INFORMATION PROVIDED:

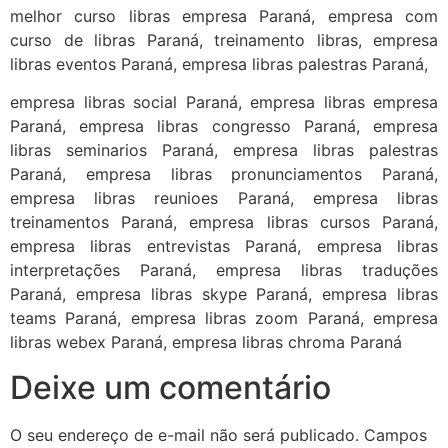
melhor curso libras empresa Paraná, empresa com
curso de libras Paraná, treinamento libras, empresa
libras eventos Paraná, empresa libras palestras Paraná,
empresa libras social Paraná, empresa libras empresa
Paraná, empresa libras congresso Paraná, empresa
libras seminarios Paraná, empresa libras palestras
Paraná, empresa libras pronunciamentos Paraná,
empresa libras reunioes Paraná, empresa libras
treinamentos Paraná, empresa libras cursos Paraná,
empresa libras entrevistas Paraná, empresa libras
interpretações Paraná, empresa libras traduções
Paraná, empresa libras skype Paraná, empresa libras
teams Paraná, empresa libras zoom Paraná, empresa
libras webex Paraná, empresa libras chroma Paraná
Deixe um comentário
O seu endereço de e-mail não será publicado.
Campos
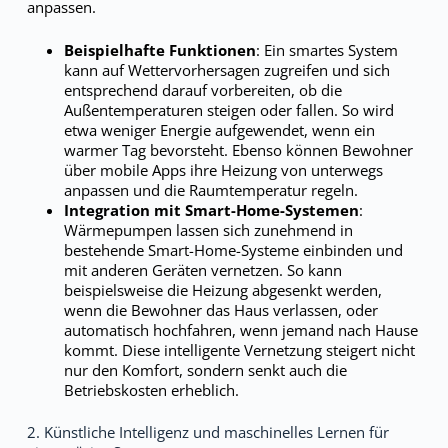
anpassen.
Beispielhafte Funktionen
: Ein smartes System
kann auf Wettervorhersagen zugreifen und sich
entsprechend darauf vorbereiten, ob die
Außentemperaturen steigen oder fallen. So wird
etwa weniger Energie aufgewendet, wenn ein
warmer Tag bevorsteht. Ebenso können Bewohner
über mobile Apps ihre Heizung von unterwegs
anpassen und die Raumtemperatur regeln.
Integration mit Smart-Home-Systemen
:
Wärmepumpen lassen sich zunehmend in
bestehende Smart-Home-Systeme einbinden und
mit anderen Geräten vernetzen. So kann
beispielsweise die Heizung abgesenkt werden,
wenn die Bewohner das Haus verlassen, oder
automatisch hochfahren, wenn jemand nach Hause
kommt. Diese intelligente Vernetzung steigert nicht
nur den Komfort, sondern senkt auch die
Betriebskosten erheblich.
2. Künstliche Intelligenz und maschinelles Lernen für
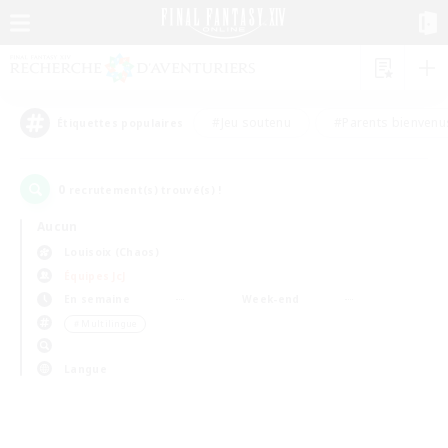
#Jeu soutenu
#Parents bienvenu
Étiquettes populaires
0
recrutement(s) trouvé(s) !
Aucun
Louisoix (Chaos)
Équipes JcJ
En semaine
Week-end
＃Multilingue
Langue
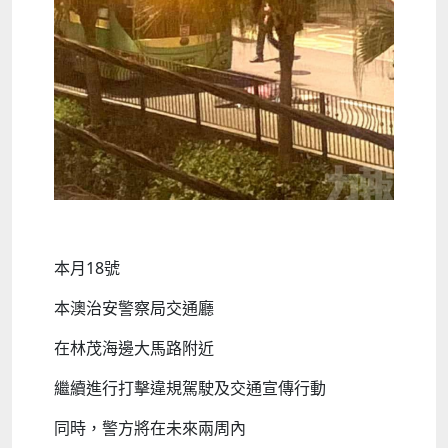
本月18號
本澳治安警察局交通廳
在林茂海邊大馬路附近
繼續進行打擊違規駕駛及交通宣傳行動
同時，警方將在未來兩周內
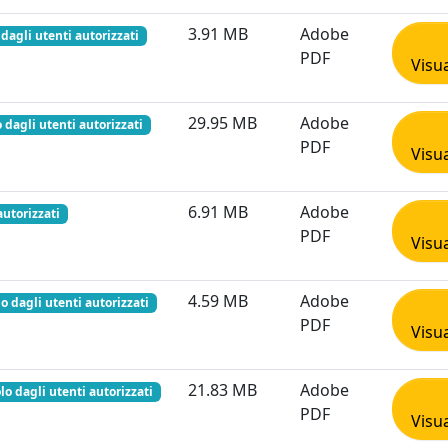
3.91 MB
Adobe
 dagli utenti autorizzati
PDF
Visua
29.95 MB
Adobe
o dagli utenti autorizzati
PDF
Visua
6.91 MB
Adobe
autorizzati
PDF
Visua
4.59 MB
Adobe
lo dagli utenti autorizzati
PDF
Visua
21.83 MB
Adobe
lo dagli utenti autorizzati
PDF
Visua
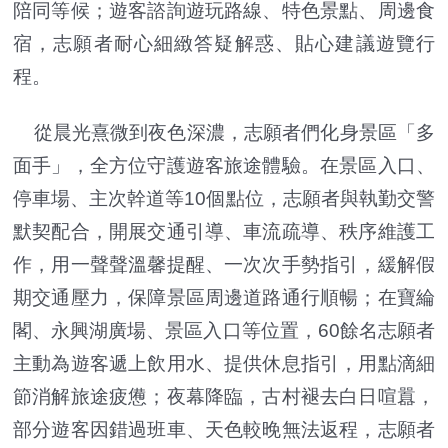
陪同等候；遊客諮詢遊玩路線、特色景點、周邊食
宿，志願者耐心細緻答疑解惑、貼心建議遊覽行
程。
從晨光熹微到夜色深濃，志願者們化身景區「多
面手」，全方位守護遊客旅途體驗。在景區入口、
停車場、主次幹道等10個點位，志願者與執勤交警
默契配合，開展交通引導、車流疏導、秩序維護工
作，用一聲聲溫馨提醒、一次次手勢指引，緩解假
期交通壓力，保障景區周邊道路通行順暢；在寶綸
閣、永興湖廣場、景區入口等位置，60餘名志願者
主動為遊客遞上飲用水、提供休息指引，用點滴細
節消解旅途疲憊；夜幕降臨，古村褪去白日喧囂，
部分遊客因錯過班車、天色較晚無法返程，志願者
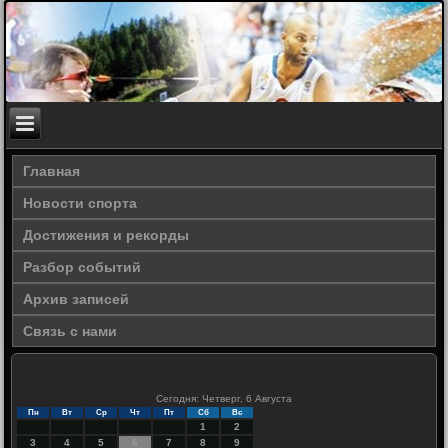
Главная
Новости спорта
Достижения и рекорды
Разбор событий
Архив записей
Связь с нами
Сегодня: Четверг, 6 Августа
Пн
Вт
Ср
Чт
Пт
Сб
Вс
1
2
3
4
5
6
7
8
9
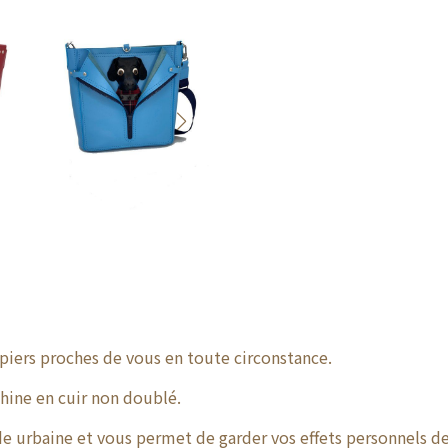
apiers proches de vous en toute circonstance.
hine en cuir non doublé.
de urbaine et vous permet de garder vos effets personnels de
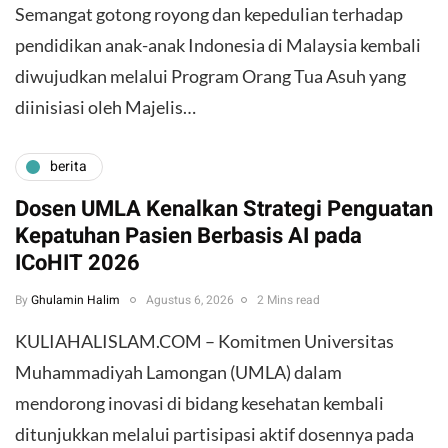
​Semangat gotong royong dan kepedulian terhadap
pendidikan anak-anak Indonesia di Malaysia kembali
diwujudkan melalui Program Orang Tua Asuh yang
diinisiasi oleh Majelis…
berita
Dosen UMLA Kenalkan Strategi Penguatan
Kepatuhan Pasien Berbasis AI pada
ICoHIT 2026
By
Ghulamin Halim
Agustus 6, 2026
2 Mins read
KULIAHALISLAM.COM – Komitmen Universitas
Muhammadiyah Lamongan (UMLA) dalam
mendorong inovasi di bidang kesehatan kembali
ditunjukkan melalui partisipasi aktif dosennya pada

WHAT IS REQUIRED: Every record is to be repeated exactly, and no picture is carried over.

EXERCISE RESPONSE:
melhor curso libras empresa Paraná, empresa com
curso de libras Paraná, treinamento libras, empresa
libras eventos Paraná, empresa libras palestras Paraná,
empresa libras social Paraná, empresa libras empresa
Paraná, empresa libras congresso Paraná, empresa
libras seminarios Paraná, empresa libras palestras
Paraná, empresa libras pronunciamentos Paraná,
empresa libras reunioes Paraná, empresa libras
treinamentos Paraná, empresa libras cursos Paraná,
empresa libras entrevistas Paraná, empresa libras
interpretações Paraná, empresa libras traduções
Paraná, empresa libras skype Paraná, empresa libras
teams Paraná, empresa libras zoom Paraná, empresa
libras webex Paraná, empresa libras chroma Paraná
Deixe um comentário
O seu endereço de e-mail não será publicado.
Campos
anpassen.
Beispielhafte Funktionen
: Ein smartes System
kann auf Wettervorhersagen zugreifen und sich
entsprechend darauf vorbereiten, ob die
Außentemperaturen steigen oder fallen. So wird
etwa weniger Energie aufgewendet, wenn ein
warmer Tag bevorsteht. Ebenso können Bewohner
über mobile Apps ihre Heizung von unterwegs
anpassen und die Raumtemperatur regeln.
Integration mit Smart-Home-Systemen
:
Wärmepumpen lassen sich zunehmend in
bestehende Smart-Home-Systeme einbinden und
mit anderen Geräten vernetzen. So kann
beispielsweise die Heizung abgesenkt werden,
wenn die Bewohner das Haus verlassen, oder
automatisch hochfahren, wenn jemand nach Hause
kommt. Diese intelligente Vernetzung steigert nicht
nur den Komfort, sondern senkt auch die
Betriebskosten erheblich.
2. Künstliche Intelligenz und maschinelles Lernen für
#Jeu soutenu
#Parents bienvenu
Étiquettes populaires
0
recrutement(s) trouvé(s) !
Aucun
Louisoix (Chaos)
Équipes JcJ
En semaine
Week-end
＃Multilingue
Langue
本月18號
本澳治安警察局交通廳
在林茂海邊大馬路附近
繼續進行打擊違規駕駛及交通宣傳行動
同時，警方將在未來兩周內
3.91 MB
Adobe
 dagli utenti autorizzati
PDF
Visua
29.95 MB
Adobe
o dagli utenti autorizzati
PDF
Visua
6.91 MB
Adobe
autorizzati
PDF
Visua
4.59 MB
Adobe
lo dagli utenti autorizzati
PDF
Visua
21.83 MB
Adobe
lo dagli utenti autorizzati
PDF
Visua
陪同等候；遊客諮詢遊玩路線、特色景點、周邊食
宿，志願者耐心細緻答疑解惑、貼心建議遊覽行
程。
從晨光熹微到夜色深濃，志願者們化身景區「多
面手」，全方位守護遊客旅途體驗。在景區入口、
停車場、主次幹道等10個點位，志願者與執勤交警
默契配合，開展交通引導、車流疏導、秩序維護工
作，用一聲聲溫馨提醒、一次次手勢指引，緩解假
期交通壓力，保障景區周邊道路通行順暢；在寶綸
閣、永興湖廣場、景區入口等位置，60餘名志願者
主動為遊客遞上飲用水、提供休息指引，用點滴細
節消解旅途疲憊；夜幕降臨，古村褪去白日喧囂，
部分遊客因錯過班車、天色較晚無法返程，志願者
Главная
Новости спорта
Достижения и рекорды
Разбор событий
Архив записей
Связь с нами
Сегодня: Четверг, 6 Августа
Пн
Вт
Ср
Чт
Пт
Сб
Вс
1
2
3
4
5
6
7
8
9
apiers proches de vous en toute circonstance.
hine en cuir non doublé.
de urbaine et vous permet de garder vos effets personnels de
​Semangat gotong royong dan kepedulian terhadap
pendidikan anak-anak Indonesia di Malaysia kembali
diwujudkan melalui Program Orang Tua Asuh yang
diinisiasi oleh Majelis…
berita
Dosen UMLA Kenalkan Strategi Penguatan
Kepatuhan Pasien Berbasis AI pada
ICoHIT 2026
By
Ghulamin Halim
Agustus 6, 2026
2 Mins read
KULIAHALISLAM.COM – Komitmen Universitas
Muhammadiyah Lamongan (UMLA) dalam
mendorong inovasi di bidang kesehatan kembali
ditunjukkan melalui partisipasi aktif dosennya pada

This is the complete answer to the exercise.